The boss of a multi-million pound travel firm has avoided a driving ban after he was caught using a mobile phone while motoring through Perth.
James O’Neil, who runs Edinburgh-based Blackpool Promotions and operates four hotels, successfully claimed “exceptional hardship” to avoid disqualification under the totting-up procedure.
The 58-year-old argued his business and its 200-strong workforce would suffer if he was banned from the road.
O’Neil appeared at the Justice of the Peace Court in Perth and admitted driving a Vauxhall Insignia on the A85 Crieff Road, at the Charolais Lane traffic lights, while using a handheld phone on May 5 2020.
After hearing of the company’s difficulties during the Covid-19 pandemic, JP Paul Walker said it could be prejudicial to disqualify him by adding another six points to his licence.
He noted there were “very special and particular conditions”.
Riding out the storm
O’Neil, of Caledonian Crescent, Auchterarder, told the court he set up Blackpool Promotions in the mid-1990s after spotting a gap in the market.
He began organising coach trips to big sporting events such as Wimbeldon and the Grand National.
Now, the company offers all-inclusive holidays to the north of England, with a workforce of hotel staff, restaurant workers and sales advisors, amongst others.
O’Neil said his firm lost about £3million as a result of Covid.
“It was a struggle,” he said. “You just had to wait and wait for things to open up again.
“We could have gone bust and let everyone down, but we’re not that kind of people.
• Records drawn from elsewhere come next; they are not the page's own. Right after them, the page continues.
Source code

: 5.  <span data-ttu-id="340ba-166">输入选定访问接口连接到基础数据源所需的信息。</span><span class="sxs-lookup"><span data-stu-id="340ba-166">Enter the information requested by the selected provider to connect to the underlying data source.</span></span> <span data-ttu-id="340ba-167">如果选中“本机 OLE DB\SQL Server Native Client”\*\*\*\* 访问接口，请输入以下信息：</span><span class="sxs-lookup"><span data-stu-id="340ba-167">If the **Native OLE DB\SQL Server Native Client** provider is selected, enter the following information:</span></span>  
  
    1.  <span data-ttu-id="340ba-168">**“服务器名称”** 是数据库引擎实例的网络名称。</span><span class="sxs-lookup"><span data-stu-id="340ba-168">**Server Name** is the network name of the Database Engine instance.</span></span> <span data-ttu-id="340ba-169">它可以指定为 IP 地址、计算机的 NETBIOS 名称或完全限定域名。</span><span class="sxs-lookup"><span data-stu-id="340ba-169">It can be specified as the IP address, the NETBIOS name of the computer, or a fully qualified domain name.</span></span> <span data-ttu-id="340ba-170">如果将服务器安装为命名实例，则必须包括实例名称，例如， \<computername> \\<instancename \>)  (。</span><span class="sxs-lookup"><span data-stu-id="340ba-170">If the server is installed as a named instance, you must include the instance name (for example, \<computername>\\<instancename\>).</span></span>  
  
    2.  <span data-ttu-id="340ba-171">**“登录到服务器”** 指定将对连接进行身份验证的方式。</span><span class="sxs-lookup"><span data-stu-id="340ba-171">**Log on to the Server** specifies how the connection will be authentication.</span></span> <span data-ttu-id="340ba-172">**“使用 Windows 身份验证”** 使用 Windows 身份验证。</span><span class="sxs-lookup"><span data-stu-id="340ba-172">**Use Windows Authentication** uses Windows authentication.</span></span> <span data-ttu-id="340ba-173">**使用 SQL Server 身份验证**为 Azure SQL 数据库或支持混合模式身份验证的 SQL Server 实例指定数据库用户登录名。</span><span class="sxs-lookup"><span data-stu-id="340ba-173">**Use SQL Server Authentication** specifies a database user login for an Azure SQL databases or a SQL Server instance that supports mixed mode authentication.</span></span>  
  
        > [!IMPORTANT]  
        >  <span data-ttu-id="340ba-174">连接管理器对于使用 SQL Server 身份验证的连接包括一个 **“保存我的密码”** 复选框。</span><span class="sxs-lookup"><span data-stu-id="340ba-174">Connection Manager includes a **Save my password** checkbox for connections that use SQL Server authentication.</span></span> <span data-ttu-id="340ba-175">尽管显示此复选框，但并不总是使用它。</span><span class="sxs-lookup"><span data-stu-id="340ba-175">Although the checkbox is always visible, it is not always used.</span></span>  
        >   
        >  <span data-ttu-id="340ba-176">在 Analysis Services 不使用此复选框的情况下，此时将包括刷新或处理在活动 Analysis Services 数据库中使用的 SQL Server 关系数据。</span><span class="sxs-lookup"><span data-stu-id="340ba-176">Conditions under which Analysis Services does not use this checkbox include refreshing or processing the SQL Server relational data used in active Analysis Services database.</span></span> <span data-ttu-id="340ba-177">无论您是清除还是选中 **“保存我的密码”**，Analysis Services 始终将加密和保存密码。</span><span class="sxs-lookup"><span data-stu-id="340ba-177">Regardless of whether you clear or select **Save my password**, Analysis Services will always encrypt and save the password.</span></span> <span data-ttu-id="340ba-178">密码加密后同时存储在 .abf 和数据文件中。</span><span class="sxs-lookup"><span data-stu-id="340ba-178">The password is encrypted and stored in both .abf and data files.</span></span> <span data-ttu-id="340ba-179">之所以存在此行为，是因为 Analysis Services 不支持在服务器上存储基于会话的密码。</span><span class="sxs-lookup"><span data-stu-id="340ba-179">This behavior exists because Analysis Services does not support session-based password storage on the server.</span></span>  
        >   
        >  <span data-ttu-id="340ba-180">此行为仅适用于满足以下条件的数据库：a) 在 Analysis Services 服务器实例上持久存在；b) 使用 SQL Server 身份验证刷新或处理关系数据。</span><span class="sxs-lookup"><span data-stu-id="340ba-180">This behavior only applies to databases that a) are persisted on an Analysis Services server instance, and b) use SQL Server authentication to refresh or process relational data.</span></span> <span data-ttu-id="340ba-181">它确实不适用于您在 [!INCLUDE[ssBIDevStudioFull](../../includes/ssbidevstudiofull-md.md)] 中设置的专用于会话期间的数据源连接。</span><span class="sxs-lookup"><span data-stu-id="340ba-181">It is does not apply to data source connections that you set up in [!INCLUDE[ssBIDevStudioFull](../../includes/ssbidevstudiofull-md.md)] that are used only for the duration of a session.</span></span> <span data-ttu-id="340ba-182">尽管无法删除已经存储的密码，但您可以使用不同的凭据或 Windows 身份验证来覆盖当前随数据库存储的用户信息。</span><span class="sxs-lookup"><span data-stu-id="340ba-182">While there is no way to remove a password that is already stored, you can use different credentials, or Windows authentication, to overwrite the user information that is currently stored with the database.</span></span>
“We just tried to ride out the storm.”
He told the hearing he regularly drives to England to visit his hotels and supervise staff and managers, often setting off in the small hours of the morning.
Asked by his solicitor David Holmes if the trips were essential, he said: “Yes, because only I have the capacity and the vision to come up with things and ideas to bring new business in.”
He added: “Covid was like a war and when it comes to war, you need your generals.
“I had to take up that mantle.”
Asked by fiscal depute Rebecca Kynaston if he could contact staff via Zoom instead, he said: “Sorry, I don’t do computers.
“My generation didn’t grow up with computers.”
Ms Kynaston, who suggested O’Neil could take trains, planes or be driven south, said: “It seems that it would be more of an inconvenience for you to lose your licence but it would not be impossible.”
He replied: “It would be impossible to keep the business going at the level it is, particularly with the knocks we’ve had over recent years.”
O’Neil added: “I could change my hours and I could probably retire but that’s not fair on the people who rely on me.”
A strange world
Mr Holmes urged the court not to disqualify O’Neil, noting he was a “remarkably hands-on” director.
JP Walker told O’Neil Ms Kynaston had made a “number of reasonable suggestions”.
“But one of the benefits of the lay bench is outside experience in the private sector, rather than public,” he added.
“I appreciate the very commercial environment in which you operate and the perishability of the product you have.
“This is a strange situation which was compounded by an even stranger world that the pandemic placed upon us.
“On that basis I feel it would be prejudiced for me to take you off the road.
“I am going to recognise that exceptional hardship exists in these very special and particular circumstances.”
O’Neil was fined £375 and had six points added to his licence.